Dáil debates

Tuesday, 20 October 2020

Ministerial Power (Repeal) (Ban Co-Living and Build to Rent) Bill 2020: Second Stage [Private Members]

 

8:30 pm

Photo of Eoin Ó BroinEoin Ó Broin (Dublin Mid West, Sinn Fein) | Oireachtas source

I move: "That the Bill be now read a Second Time."

This morning we read in the newspapers of yet another co-living application. It is a proposed 14-storey development - twice the height cap in that part of the city - with 506 co-living beds in Dublin city centre. According to An Bord Pleanála and the Dublin local authorities, there have been more than 36 co-living planning applications in recent times, totalling more than 5,055 co-living bedrooms in the capital. Comparing that to the paltry number of live planning applications and permissions for affordable housing under the Government's serviced sites fund speaks volumes about our broken housing system. We can see little or no investment in affordable homes but outstretched arms to equity investors queueing up to build co-living. There is also a concerning trend of change-of-use applications from student accommodation, some of which now lies vacant, unfortunately, to co-living.

Let us be clear: co-living is a bad form of accommodation. It must not be confused with share living or co-housing, two eminently sensible concepts that should be supported and that are already permissible under our planning codes. Co-living is a greed-driven model that seeks to pack as many people as possible into as small a space as possible to maximise profits. These are nothing short of gentrified tenements with asking rents estimated at €1,300 per month for a single person. Controversial planning regulations introduced by Deputy Eoghan Murphy in 2018 allow co-living developments that provide 12 sq. m of personal living space for a single person. For the benefit of anyone who does not know what 12 sq. m is, it is the size of an average car parking space.

This concept is dreamt up by global equity investors looking to exploit the high demand for housing and apartments in our urban centres. The funds have access to unlimited investment capital and can outbid regular residential developers when buying prime city centre land. As a consequence, they are driving up the cost of that land and making standard residential development in our city centres even more unaffordable.

Why are we allowing private investors to dictate the terms of how our cities are being built? The House need not take my word for it but should listen to the views of the current Minister for Housing, Planning and Local Government when he was in opposition. Last July, he said he wanted the Planning Acts to be amended to block further co-living developments. At the time, the future Minister for Housing, Planning and Local Government compared co-living to emergency accommodation family hubs. He described co-living as "a bonkers policy" and urged Deputy Eoghan Murphy to scrap it. His boss at the time is now the Taoiseach, Deputy Micheál Martin. He described co-living as "battery cage-type accommodation". The future Taoiseach rightly asked whether we were going back to the era of tenements.
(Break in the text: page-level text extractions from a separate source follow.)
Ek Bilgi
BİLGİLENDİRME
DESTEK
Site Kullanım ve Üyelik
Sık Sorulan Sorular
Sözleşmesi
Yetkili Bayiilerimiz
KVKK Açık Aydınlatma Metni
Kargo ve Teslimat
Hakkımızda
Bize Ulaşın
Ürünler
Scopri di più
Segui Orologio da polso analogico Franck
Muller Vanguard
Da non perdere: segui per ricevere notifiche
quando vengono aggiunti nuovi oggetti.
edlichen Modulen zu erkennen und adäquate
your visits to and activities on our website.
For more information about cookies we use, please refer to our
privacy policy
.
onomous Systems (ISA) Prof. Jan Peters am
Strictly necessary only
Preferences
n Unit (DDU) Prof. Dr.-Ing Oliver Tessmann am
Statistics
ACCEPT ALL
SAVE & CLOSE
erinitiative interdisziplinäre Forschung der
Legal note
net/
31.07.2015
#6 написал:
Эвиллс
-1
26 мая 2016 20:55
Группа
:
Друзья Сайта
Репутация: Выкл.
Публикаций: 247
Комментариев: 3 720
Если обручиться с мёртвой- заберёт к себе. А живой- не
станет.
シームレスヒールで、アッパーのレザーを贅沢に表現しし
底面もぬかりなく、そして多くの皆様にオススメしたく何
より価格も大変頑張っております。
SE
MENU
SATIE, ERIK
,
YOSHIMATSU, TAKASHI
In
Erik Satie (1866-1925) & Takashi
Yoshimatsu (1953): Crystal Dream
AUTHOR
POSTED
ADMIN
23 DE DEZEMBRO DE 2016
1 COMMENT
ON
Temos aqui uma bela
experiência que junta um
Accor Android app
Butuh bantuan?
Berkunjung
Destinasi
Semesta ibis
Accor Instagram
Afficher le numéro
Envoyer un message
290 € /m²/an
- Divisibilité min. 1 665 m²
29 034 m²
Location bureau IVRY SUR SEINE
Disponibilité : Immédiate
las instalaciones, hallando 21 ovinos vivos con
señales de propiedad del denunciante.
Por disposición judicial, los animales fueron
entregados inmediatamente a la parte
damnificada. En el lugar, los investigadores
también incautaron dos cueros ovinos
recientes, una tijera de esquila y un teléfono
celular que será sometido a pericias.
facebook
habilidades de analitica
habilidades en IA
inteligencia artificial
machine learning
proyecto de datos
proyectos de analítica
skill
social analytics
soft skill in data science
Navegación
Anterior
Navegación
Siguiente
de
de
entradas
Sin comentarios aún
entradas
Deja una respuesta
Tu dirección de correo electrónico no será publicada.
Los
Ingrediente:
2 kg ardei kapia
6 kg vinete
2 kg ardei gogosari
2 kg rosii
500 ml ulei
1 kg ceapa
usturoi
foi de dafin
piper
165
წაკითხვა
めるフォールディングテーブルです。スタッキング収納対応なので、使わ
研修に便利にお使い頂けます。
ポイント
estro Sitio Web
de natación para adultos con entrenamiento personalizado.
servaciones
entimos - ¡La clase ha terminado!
Deputy Darragh O'Brien is now the Minister for Housing, Planning and Local Government and Deputy Micheál Martin is the Taoiseach. The question is whether they have banned co-living. The answer is "No" and, instead, they have announced a review. One media report recently suggested that instead of scrapping co-living the Minister may allow it in a "modified form".

We simply do not need a review. We need the Minister, Deputy O'Brien, to keep his word and to scrap what he rightly called a "bonkers" policy. If co-living was bonkers before Covid-19, how on earth can it be justified now?

The Bill before us does three straightforward things. First, it removes co-living from planning law, bringing an end to any new co-living planning permission and developments. Second, it scraps the inferior design standards, also introduced by the former Minister, Deputy Eoghan Murphy, for build to rent apartments. Why should renters have smaller apartments with less dual aspect and natural light, less storage, less car parking and less comfort than owners of private apartments? The straight answer is they should not. Third, and importantly, the Bill repeals the controversial power introduced by Deputy Kelly when he was Minister for the Environment, Community and Local Government in 2016, allowing Ministers to make profound changes to planning law without a vote of the Oireachtas, while riding roughshod over the democratically agreed planning rules of local authorities. If the Minister believes, as I do, in the need for good quality affordable accommodation in our towns and cities, then he must support this Bill. It is the time to end co-living.

I appreciate the Minister has important matters to hand such as drafting the emergency legislation on banning evictions but we are seeing a worrying trend of the Minister either not attending or not remaining even to hear the first round of contributions from the Opposition, something even the former Minister, Deputy Eoghan Murphy, did not do on his worst of days. I would like the Minister of State to raise that concern with the Minister, not just for my benefit but for the benefit of other Opposition Members, when he next speaks to him.